Supplied data below:
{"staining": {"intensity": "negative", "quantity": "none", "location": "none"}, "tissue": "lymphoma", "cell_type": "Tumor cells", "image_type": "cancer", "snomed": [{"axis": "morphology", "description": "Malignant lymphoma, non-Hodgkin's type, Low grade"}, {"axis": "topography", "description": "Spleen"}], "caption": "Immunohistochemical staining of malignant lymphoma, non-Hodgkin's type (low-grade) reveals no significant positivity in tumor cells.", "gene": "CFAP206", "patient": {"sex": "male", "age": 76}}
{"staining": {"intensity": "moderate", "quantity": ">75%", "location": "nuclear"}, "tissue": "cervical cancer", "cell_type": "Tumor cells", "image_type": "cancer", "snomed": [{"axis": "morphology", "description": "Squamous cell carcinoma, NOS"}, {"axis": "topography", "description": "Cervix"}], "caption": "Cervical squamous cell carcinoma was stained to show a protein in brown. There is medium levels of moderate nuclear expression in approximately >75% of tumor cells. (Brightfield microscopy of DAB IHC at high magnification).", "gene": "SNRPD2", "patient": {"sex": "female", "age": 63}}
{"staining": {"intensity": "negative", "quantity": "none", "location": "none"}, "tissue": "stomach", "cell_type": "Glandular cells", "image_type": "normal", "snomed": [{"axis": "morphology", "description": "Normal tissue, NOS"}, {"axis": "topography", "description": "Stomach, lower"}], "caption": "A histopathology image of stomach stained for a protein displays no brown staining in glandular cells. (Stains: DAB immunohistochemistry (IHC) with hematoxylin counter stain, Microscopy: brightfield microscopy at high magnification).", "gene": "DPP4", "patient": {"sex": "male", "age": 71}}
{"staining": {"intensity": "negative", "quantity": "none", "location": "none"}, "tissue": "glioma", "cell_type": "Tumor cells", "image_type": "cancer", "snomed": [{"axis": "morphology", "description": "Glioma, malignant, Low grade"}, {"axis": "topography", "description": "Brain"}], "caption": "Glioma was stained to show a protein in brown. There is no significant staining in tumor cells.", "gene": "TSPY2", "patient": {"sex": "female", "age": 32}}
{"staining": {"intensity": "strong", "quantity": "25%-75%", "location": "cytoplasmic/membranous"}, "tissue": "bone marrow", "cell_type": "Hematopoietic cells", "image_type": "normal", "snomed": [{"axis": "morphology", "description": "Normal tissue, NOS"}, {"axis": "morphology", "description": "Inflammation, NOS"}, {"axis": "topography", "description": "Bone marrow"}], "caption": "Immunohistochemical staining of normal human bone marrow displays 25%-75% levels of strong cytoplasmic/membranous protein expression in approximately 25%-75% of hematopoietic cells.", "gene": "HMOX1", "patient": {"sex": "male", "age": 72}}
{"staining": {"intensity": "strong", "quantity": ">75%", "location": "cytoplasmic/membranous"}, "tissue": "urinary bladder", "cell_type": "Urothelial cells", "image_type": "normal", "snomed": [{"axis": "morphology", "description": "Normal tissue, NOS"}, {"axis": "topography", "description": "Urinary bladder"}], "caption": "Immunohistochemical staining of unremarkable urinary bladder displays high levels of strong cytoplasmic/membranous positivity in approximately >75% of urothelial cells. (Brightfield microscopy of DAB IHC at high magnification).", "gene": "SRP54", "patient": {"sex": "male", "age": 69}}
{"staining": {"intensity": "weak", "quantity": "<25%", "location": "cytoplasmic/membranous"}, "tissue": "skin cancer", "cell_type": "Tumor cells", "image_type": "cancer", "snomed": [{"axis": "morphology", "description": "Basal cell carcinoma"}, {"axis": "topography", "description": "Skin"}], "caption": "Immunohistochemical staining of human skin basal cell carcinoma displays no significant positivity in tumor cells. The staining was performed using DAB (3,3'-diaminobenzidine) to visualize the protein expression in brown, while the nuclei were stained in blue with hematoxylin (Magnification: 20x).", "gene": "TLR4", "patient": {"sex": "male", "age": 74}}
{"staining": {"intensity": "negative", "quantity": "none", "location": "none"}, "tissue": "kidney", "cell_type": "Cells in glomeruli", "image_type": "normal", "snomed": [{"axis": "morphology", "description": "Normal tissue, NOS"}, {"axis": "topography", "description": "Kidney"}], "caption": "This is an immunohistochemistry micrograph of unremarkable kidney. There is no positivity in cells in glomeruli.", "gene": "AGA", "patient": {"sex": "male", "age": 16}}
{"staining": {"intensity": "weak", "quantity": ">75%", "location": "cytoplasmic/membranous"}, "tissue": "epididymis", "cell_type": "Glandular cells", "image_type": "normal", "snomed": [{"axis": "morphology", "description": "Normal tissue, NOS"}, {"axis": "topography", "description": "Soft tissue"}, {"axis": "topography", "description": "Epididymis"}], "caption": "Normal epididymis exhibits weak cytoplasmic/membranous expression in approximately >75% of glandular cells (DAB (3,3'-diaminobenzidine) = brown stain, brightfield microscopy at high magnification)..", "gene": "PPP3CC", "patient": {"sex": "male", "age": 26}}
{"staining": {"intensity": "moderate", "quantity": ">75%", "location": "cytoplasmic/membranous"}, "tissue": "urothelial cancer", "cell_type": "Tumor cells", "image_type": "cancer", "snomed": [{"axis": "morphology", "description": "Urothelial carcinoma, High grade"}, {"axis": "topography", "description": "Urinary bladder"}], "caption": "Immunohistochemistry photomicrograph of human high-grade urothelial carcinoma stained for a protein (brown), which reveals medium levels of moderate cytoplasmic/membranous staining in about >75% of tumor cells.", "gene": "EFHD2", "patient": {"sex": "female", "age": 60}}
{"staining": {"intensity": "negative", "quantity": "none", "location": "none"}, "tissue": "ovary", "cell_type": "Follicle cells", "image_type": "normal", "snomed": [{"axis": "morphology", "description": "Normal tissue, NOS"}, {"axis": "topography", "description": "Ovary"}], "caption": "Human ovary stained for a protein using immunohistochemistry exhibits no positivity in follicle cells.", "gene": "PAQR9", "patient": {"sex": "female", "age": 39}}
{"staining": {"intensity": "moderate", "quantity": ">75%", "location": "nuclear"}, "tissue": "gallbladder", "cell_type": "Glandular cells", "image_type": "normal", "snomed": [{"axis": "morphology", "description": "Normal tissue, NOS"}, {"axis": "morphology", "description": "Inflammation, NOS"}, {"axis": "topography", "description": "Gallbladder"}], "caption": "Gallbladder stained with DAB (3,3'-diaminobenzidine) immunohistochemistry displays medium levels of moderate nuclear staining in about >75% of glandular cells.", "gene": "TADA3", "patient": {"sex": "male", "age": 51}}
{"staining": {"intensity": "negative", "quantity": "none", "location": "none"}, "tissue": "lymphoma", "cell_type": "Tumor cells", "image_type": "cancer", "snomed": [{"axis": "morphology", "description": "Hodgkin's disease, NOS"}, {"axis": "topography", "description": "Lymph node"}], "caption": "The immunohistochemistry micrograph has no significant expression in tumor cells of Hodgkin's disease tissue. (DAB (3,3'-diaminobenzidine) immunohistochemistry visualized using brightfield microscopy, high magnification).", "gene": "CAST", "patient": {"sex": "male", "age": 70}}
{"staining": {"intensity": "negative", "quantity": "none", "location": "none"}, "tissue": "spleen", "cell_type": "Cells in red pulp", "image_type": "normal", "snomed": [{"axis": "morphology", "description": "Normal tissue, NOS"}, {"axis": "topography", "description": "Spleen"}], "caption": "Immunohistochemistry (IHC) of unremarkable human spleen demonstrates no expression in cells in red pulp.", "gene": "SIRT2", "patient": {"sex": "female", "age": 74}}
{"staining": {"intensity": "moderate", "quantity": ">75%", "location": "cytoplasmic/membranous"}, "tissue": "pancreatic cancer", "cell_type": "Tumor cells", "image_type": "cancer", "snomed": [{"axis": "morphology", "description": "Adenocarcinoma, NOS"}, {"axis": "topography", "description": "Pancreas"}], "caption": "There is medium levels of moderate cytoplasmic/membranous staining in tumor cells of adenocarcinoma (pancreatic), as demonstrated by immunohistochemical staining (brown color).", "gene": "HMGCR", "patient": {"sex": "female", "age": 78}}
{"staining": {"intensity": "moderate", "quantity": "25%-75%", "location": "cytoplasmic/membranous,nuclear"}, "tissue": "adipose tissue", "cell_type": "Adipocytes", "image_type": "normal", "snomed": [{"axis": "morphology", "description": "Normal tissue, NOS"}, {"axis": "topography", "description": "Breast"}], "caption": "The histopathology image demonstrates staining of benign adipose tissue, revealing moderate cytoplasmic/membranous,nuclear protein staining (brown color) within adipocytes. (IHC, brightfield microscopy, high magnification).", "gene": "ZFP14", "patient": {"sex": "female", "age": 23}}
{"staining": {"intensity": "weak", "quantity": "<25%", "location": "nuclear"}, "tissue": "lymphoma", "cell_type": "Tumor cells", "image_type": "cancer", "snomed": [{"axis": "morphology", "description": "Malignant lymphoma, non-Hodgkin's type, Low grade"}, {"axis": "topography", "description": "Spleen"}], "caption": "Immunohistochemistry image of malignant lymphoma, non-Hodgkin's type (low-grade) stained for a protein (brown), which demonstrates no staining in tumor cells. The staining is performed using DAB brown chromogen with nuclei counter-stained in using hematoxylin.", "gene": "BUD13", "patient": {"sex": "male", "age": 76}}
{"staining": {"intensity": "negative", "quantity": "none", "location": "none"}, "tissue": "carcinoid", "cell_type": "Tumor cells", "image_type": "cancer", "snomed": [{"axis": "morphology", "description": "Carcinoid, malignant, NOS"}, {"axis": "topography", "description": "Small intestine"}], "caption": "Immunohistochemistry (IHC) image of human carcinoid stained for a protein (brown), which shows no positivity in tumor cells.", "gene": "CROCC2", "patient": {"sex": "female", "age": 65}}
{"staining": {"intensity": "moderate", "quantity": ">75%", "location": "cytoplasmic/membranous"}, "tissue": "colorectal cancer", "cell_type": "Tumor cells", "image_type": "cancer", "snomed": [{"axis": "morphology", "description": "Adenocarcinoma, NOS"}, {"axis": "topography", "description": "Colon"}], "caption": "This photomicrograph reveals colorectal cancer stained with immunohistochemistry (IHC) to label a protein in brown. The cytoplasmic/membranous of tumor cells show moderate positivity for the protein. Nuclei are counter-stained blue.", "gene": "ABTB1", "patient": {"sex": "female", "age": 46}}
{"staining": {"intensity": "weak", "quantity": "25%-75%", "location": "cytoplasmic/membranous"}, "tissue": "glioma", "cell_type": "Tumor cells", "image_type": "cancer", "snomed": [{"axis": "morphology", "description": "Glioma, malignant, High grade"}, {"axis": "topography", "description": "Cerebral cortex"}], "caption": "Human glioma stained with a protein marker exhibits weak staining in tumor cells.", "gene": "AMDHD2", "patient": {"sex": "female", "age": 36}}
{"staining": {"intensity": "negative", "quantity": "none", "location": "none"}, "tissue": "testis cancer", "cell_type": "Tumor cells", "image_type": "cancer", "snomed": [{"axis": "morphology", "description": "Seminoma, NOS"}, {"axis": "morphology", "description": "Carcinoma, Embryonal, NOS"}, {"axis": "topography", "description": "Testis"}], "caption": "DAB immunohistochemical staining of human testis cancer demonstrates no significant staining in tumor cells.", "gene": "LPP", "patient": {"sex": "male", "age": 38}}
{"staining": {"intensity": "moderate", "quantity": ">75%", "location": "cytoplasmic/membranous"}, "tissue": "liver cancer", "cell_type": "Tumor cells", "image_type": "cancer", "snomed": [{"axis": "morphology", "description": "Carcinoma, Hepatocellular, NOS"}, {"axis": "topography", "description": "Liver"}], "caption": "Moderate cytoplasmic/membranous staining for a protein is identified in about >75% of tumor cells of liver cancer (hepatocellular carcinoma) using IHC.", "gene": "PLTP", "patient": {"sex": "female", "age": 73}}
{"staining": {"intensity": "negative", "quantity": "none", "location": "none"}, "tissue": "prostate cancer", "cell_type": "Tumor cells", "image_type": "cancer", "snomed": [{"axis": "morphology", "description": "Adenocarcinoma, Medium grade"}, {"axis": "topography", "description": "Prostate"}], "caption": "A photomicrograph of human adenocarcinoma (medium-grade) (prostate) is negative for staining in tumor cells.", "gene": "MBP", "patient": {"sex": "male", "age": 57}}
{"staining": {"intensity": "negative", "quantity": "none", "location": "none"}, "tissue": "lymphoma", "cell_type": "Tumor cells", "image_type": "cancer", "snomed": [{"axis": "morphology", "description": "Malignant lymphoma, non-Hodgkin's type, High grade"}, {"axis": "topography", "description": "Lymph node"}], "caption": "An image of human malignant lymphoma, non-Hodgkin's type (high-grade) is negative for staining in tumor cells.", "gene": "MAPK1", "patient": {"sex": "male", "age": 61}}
End of Supplied data.
- **What is being asked**
Find the line with "glioma stained with" in the material above. Reproduce it and each line after it up to and including the line with "cytoplasmic/membranous staining for".

- **Problem solution**
{"staining": {"intensity": "weak", "quantity": "25%-75%", "location": "cytoplasmic/membranous"}, "tissue": "glioma", "cell_type": "Tumor cells", "image_type": "cancer", "snomed": [{"axis": "morphology", "description": "Glioma, malignant, High grade"}, {"axis": "topography", "description": "Cerebral cortex"}], "caption": "Human glioma stained with a protein marker exhibits weak staining in tumor cells.", "gene": "AMDHD2", "patient": {"sex": "female", "age": 36}}
{"staining": {"intensity": "negative", "quantity": "none", "location": "none"}, "tissue": "testis cancer", "cell_type": "Tumor cells", "image_type": "cancer", "snomed": [{"axis": "morphology", "description": "Seminoma, NOS"}, {"axis": "morphology", "description": "Carcinoma, Embryonal, NOS"}, {"axis": "topography", "description": "Testis"}], "caption": "DAB immunohistochemical staining of human testis cancer demonstrates no significant staining in tumor cells.", "gene": "LPP", "patient": {"sex": "male", "age": 38}}
{"staining": {"intensity": "moderate", "quantity": ">75%", "location": "cytoplasmic/membranous"}, "tissue": "liver cancer", "cell_type": "Tumor cells", "image_type": "cancer", "snomed": [{"axis": "morphology", "description": "Carcinoma, Hepatocellular, NOS"}, {"axis": "topography", "description": "Liver"}], "caption": "Moderate cytoplasmic/membranous staining for a protein is identified in about >75% of tumor cells of liver cancer (hepatocellular carcinoma) using IHC.", "gene": "PLTP", "patient": {"sex": "female", "age": 73}}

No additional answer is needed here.